SUPPLIED PASSAGE:
Four years later I had another encounter with Lee St. Lawrence in Bangkok. I can’t remember how I knew he was in Thailand, but I looked him up. He was working on a dam and development project on the Mekong River, similar to the KWPA project he had worked on in Iran. He was surprised to see me. When I told him that I had been working on Peace Corps training projects in Iran, he asked whether I was free that night. When I said I had no plans, Lee responded, “Just a minute, let me make a phone call.” When he finished, he said that there was a Peace Corps reception and dinner that night and he had arranged a ticket for me. These festivities were in honor of Neil Armstrong who had recently returned from the moon. President Nixon had sent Armstrong on a goodwill tour around the World. He had that day lunched with the King of Thailand and to meet the famous astronaut all of the Thai government bigwigs. Interestingly, Nixon had also appointed Armstrong to the Peace Corps Advisory Board. Neil, unlike some political appointees, took his role seriously and asked the State Department to set up this reception and dinner so he could meet PCVs who were actively serving. Thai PCVs from around the capital were called in plus one stray PCV from Iran. I sat at Neil’s table and was able to tell him that most Iranians had stayed up all night to watch the TV coverage of the Apollo landing.

EXERCISE:
Answer these questions about the passage on the Bangkok dinner for Neil Armstrong:
1. On which river was Lee St. Lawrence's dam and development project?
2. With whom had Armstrong eaten lunch that day?
3. What did the narrator tell Armstrong about Iranians?
The data that comes next is separate material and has no connection to the passage.

Text extractions from individual pages:
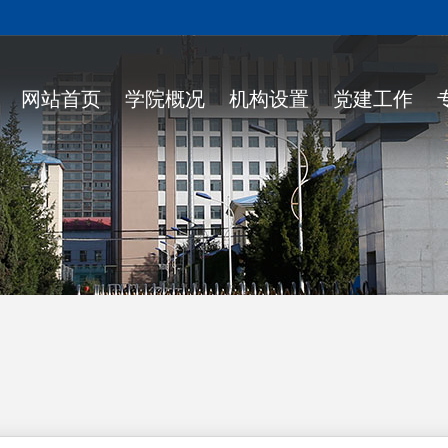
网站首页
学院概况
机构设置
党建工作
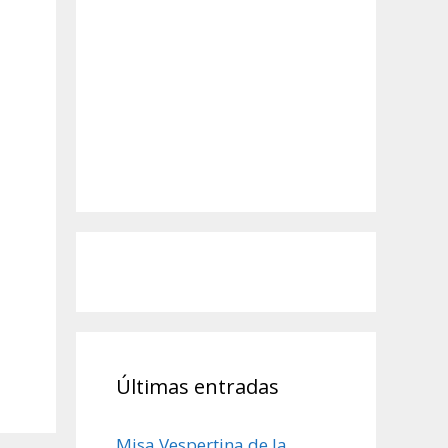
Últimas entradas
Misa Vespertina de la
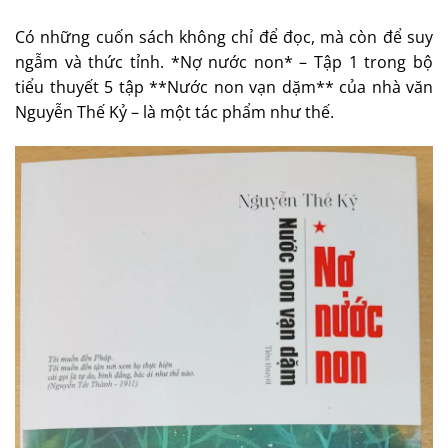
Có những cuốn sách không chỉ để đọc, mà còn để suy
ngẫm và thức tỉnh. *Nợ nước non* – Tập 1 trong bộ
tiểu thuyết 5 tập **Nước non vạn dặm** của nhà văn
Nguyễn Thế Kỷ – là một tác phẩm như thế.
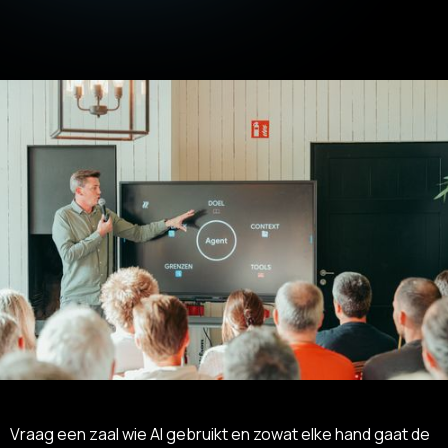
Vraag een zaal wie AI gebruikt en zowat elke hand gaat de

...

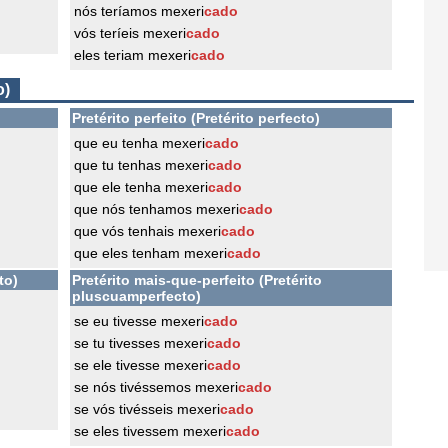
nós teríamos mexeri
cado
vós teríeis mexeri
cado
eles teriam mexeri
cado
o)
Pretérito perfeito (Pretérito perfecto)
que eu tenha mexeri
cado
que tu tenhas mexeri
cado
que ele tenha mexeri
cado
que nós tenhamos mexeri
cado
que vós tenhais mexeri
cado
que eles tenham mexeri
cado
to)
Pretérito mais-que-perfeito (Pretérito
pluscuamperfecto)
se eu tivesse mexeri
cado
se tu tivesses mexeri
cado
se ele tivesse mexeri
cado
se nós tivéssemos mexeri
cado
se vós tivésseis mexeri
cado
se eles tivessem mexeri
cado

EXERCISE RESPONSE:
1. The Mekong River.
2. The King of Thailand.
3. Most Iranians had stayed up all night to watch the TV coverage of the Apollo landing.